Ammonia boosts nicotine from smoke
By Sid Perkins
UPI Science News
WASHINGTON, July 29 (UPI) -- Research shows that ammonia in cigarette
tobacco can boost the availability of nicotine from the smoke up to 100
times.
This study is the first to publicly confirm suspicions brought to light
during Congressional hearings into the tobacco industry. The research, led
by Dr. James F. Pankow at the Oregon Graduate Institute of Science and
Technology in Portland, appears in the August issue of the journal
Environmental Science & Technology.
Pankow says the tobacco industry maintains ammonia is added to cigarette
tobacco for several reasons, including enhancement of flavor. However,
critics of the industry have suggested ammonia is added to tobacco to
increase its addictiveness.
Adding ammonia to cigarette tobacco converts nicotine to its "free-base"

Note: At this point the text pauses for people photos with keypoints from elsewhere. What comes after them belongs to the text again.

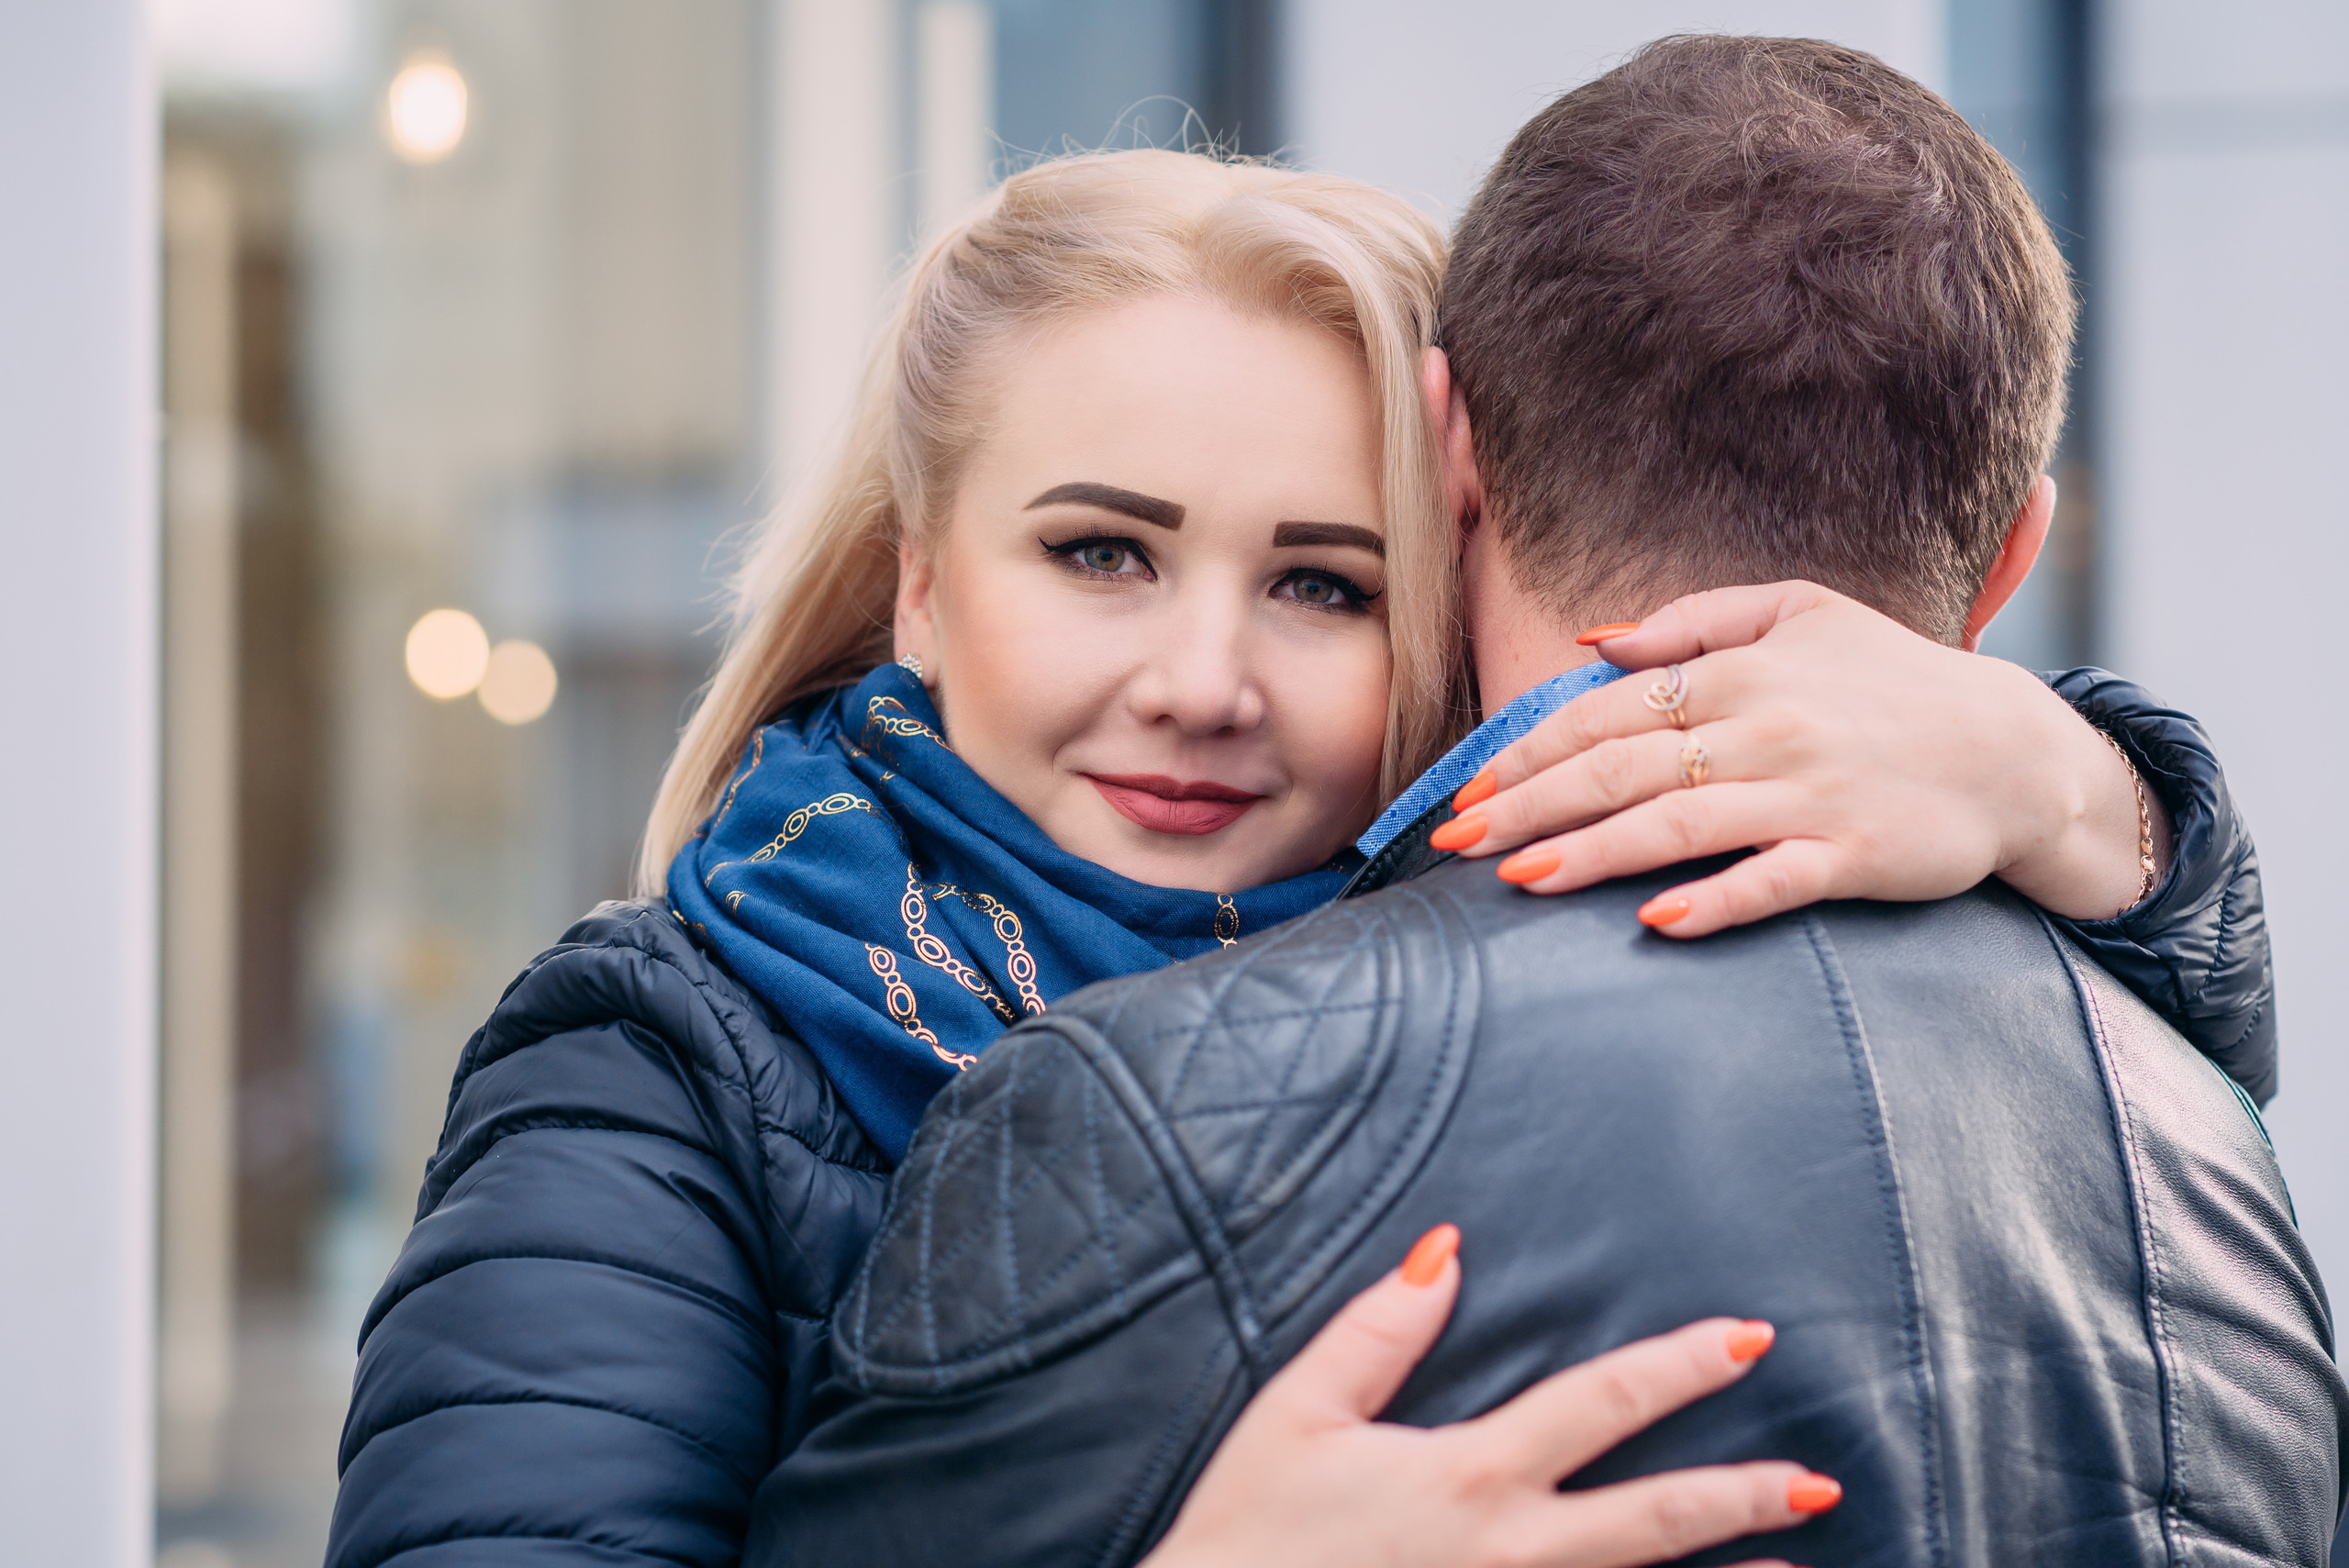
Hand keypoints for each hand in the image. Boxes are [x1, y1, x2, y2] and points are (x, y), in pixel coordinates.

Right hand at [1140, 1224, 1834, 1567]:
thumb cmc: (1248, 1535)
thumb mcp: (1298, 1414)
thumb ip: (1378, 1330)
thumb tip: (1445, 1250)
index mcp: (1469, 1473)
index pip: (1599, 1402)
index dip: (1680, 1364)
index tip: (1749, 1338)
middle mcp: (1511, 1551)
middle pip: (1655, 1519)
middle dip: (1743, 1496)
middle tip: (1818, 1482)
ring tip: (1794, 1564)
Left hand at [1433, 581, 2172, 936]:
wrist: (2018, 749)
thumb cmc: (1895, 682)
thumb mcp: (1802, 612)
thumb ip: (1694, 621)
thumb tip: (1595, 642)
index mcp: (1741, 671)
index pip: (1607, 712)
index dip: (1529, 754)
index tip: (1468, 792)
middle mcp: (1765, 727)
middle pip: (1620, 769)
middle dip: (1528, 807)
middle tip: (1455, 844)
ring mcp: (1808, 794)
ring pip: (1677, 826)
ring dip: (1592, 854)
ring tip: (1519, 879)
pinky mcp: (1854, 855)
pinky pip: (1772, 881)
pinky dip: (1716, 900)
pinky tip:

form. The new research shows this enhances its evaporation from the smoke
particles and makes it more readily available to the smoker. Pankow points
out ammonia is used in a similar process to convert "street" cocaine into
its free-base form.
Pankow says free-base nicotine is much more soluble in body tissue than
unconverted nicotine and would therefore be absorbed into the smoker's
body more rapidly.
Although the study shows that ammonia boosts the nicotine available from
cigarette smoke, Pankow cautions that more work is needed to prove this
leads to a smoker's more rapid uptake of nicotine.
Pankow says this research indicates that any future regulation of
cigarettes should address tobacco additives as well as nicotine.